#hassium, wal śmiało ile wlezie, ktoś musi przetrzeć szlaki
Abstrahując, czy szanowni teoretycy mogliby się wypowiedzieć na temat dawkowania oraz wszelkich sprzyjających substancji
jakie teoretyk mógłby wziąść pod uwagę podczas jedzenia grzybów (teoretycznie)
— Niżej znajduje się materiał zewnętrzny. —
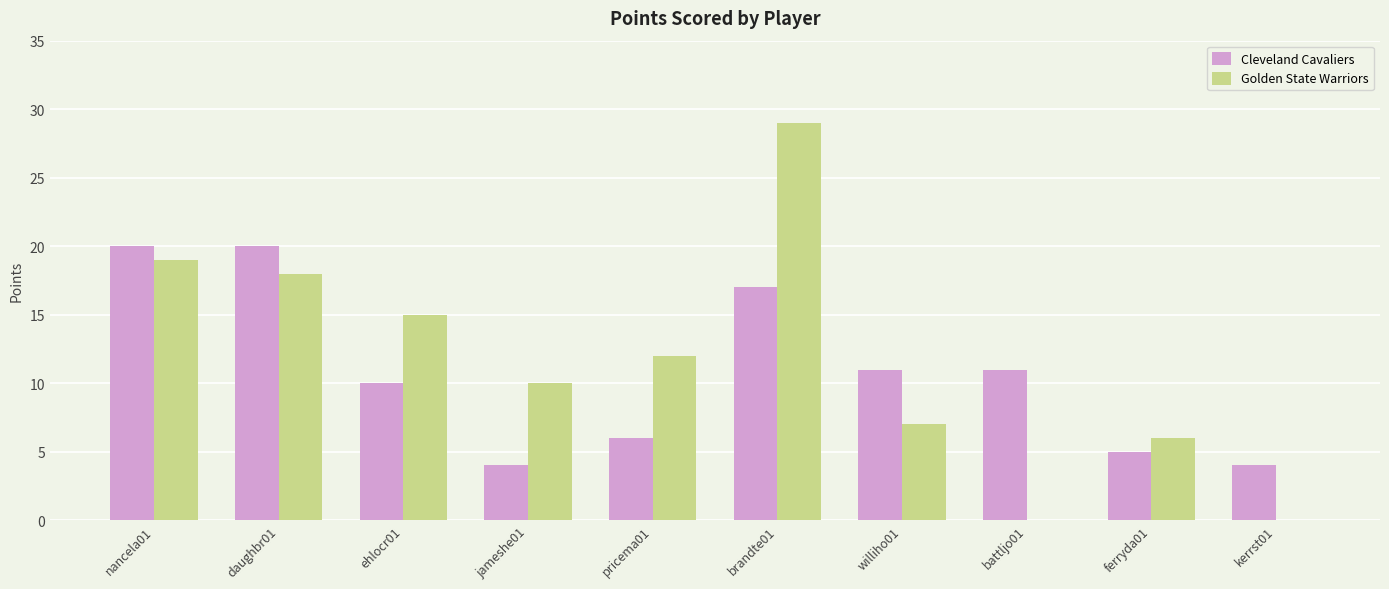

At which label does Golden State Warriors reach its peak?

brandte01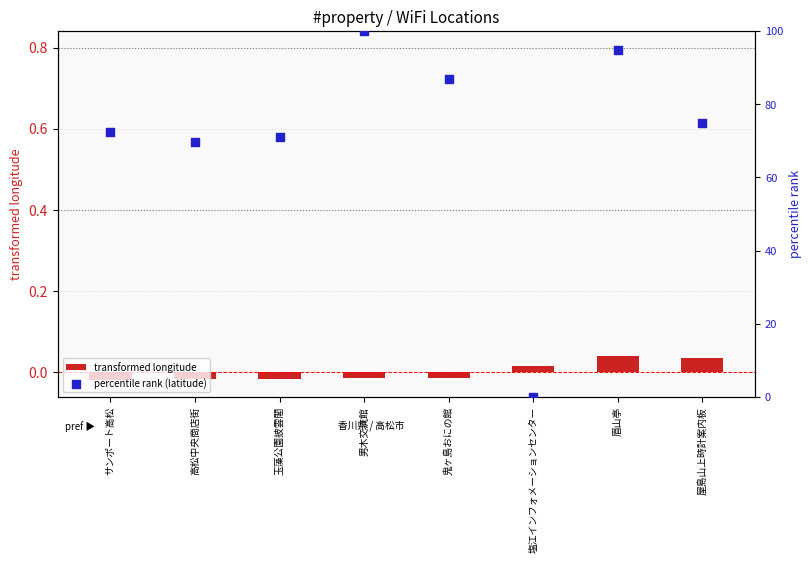

At how many categories does at least one series exceed 46?

7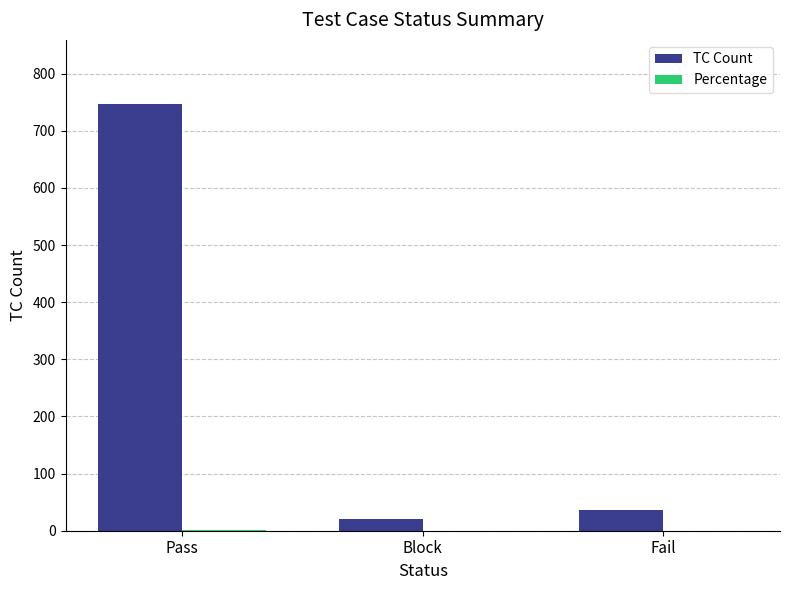

The value of TC Count at Pass is 1312.5. True or false?

False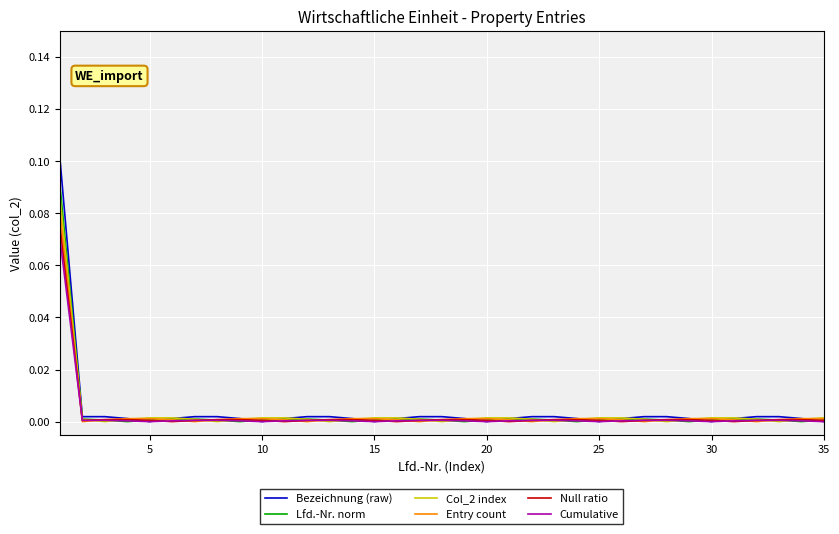

Which series has the largest range (max minus min)?

Bezeichnung (raw)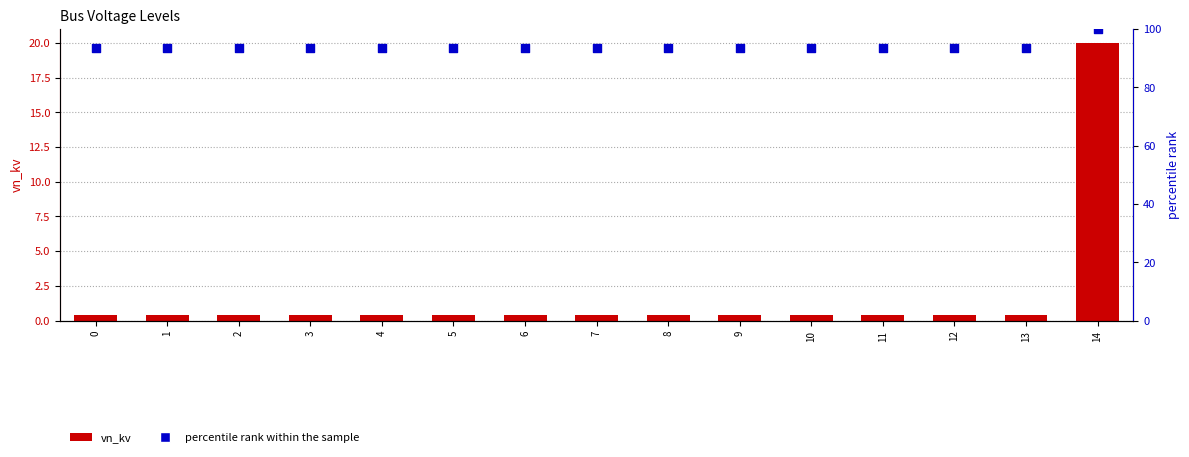

At how many categories does at least one series exceed 61?

15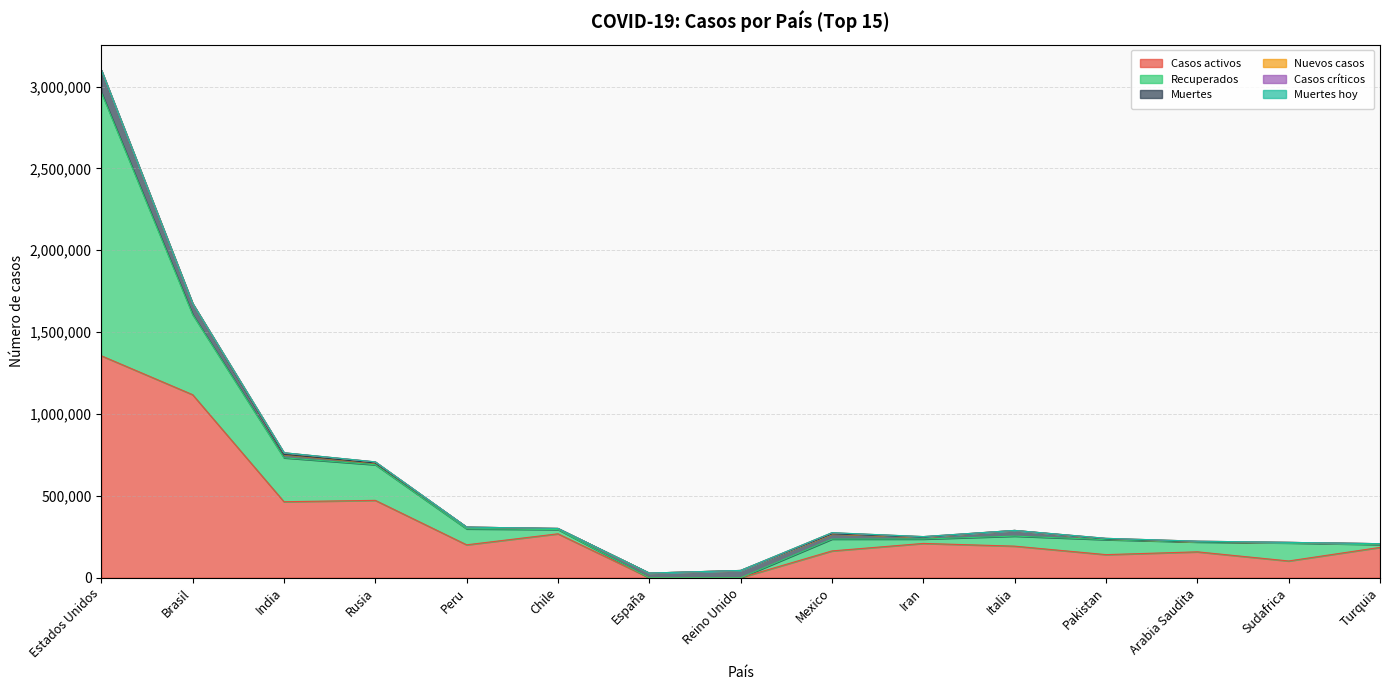

How many interior local valleys does the Recuperados series have?

2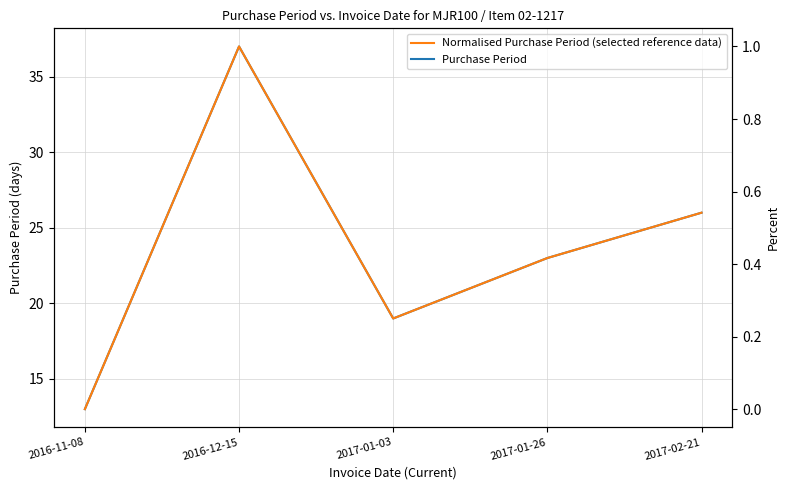

Which series has the widest spread of values?

Purchase Period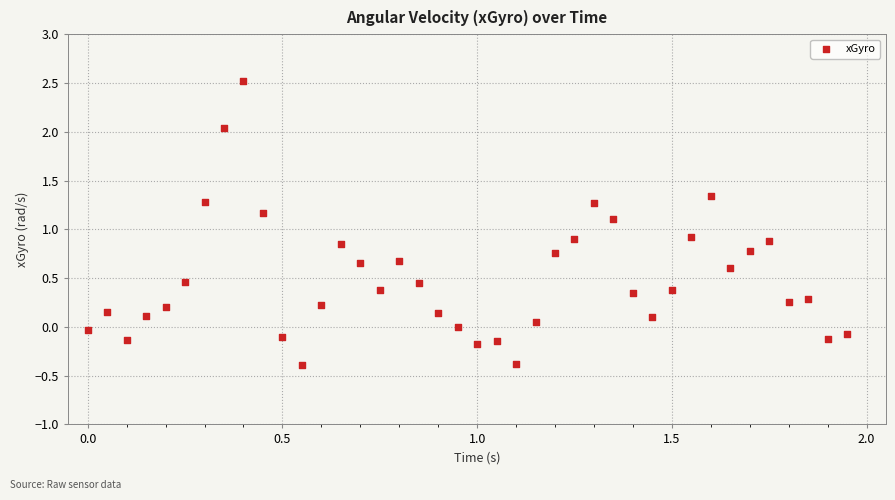

What is the range of Y values (max minus min)?

2.9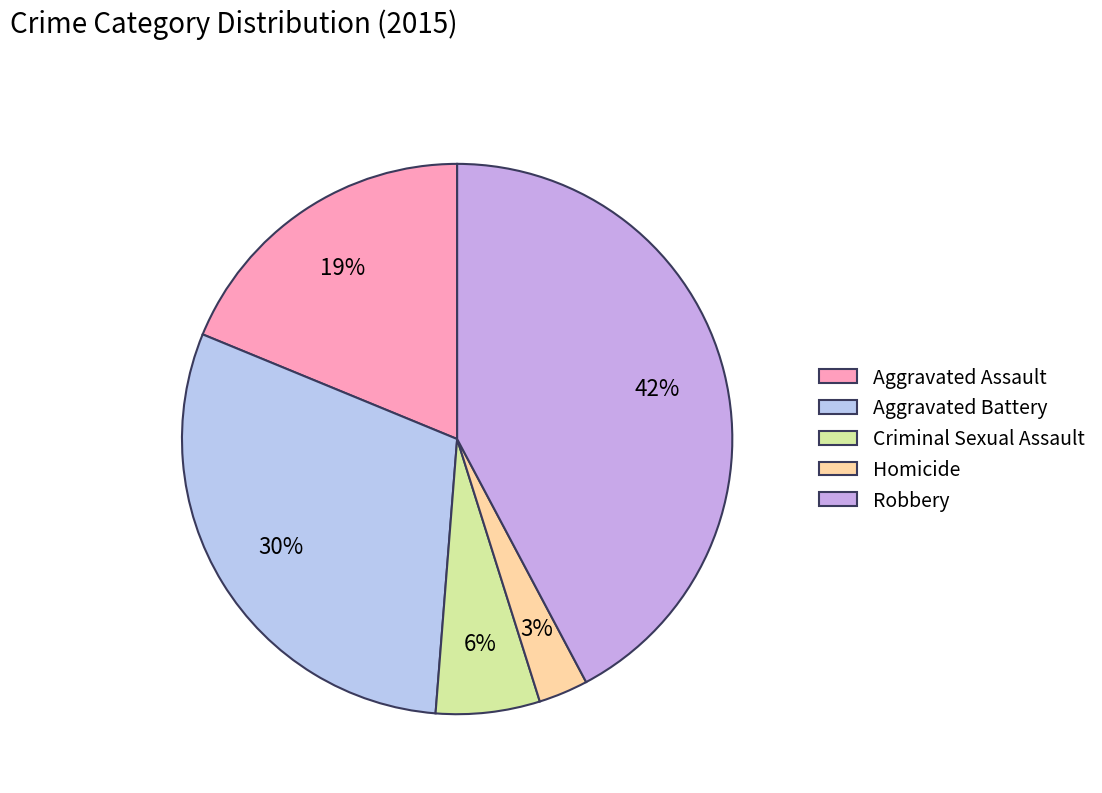

What is the largest slice in the pie chart?

Robbery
Czytając kiedyś "wróżkę" on line
był art. właśnie o grzybach. Było coś o tym że po zjedzeniu gribensów drastycznie spada poziom cukru we krwi i chyba wit C, oraz znacznie więcej krwi zostaje w mózgu wskutek zwężenia żył.
Coś w tym jest. Kiedyś miałem żylaki, nawet spore i pamiętam że po grzybach one zanikały całkowice
Więc autor sugeruje podczas jedzenia przegryść kostkę cukru i popic soczkiem i "poszerzenie świadomości" gwarantowane
Odnośnie dawkowanie, było już nie raz, choć statnio czytałem o experymentach z plecebo i grzybkami. Jako dawkę średnią-terapeutyczną
podawali 50 mg psilocybiny czyli ~9g suszonych cubensis!!!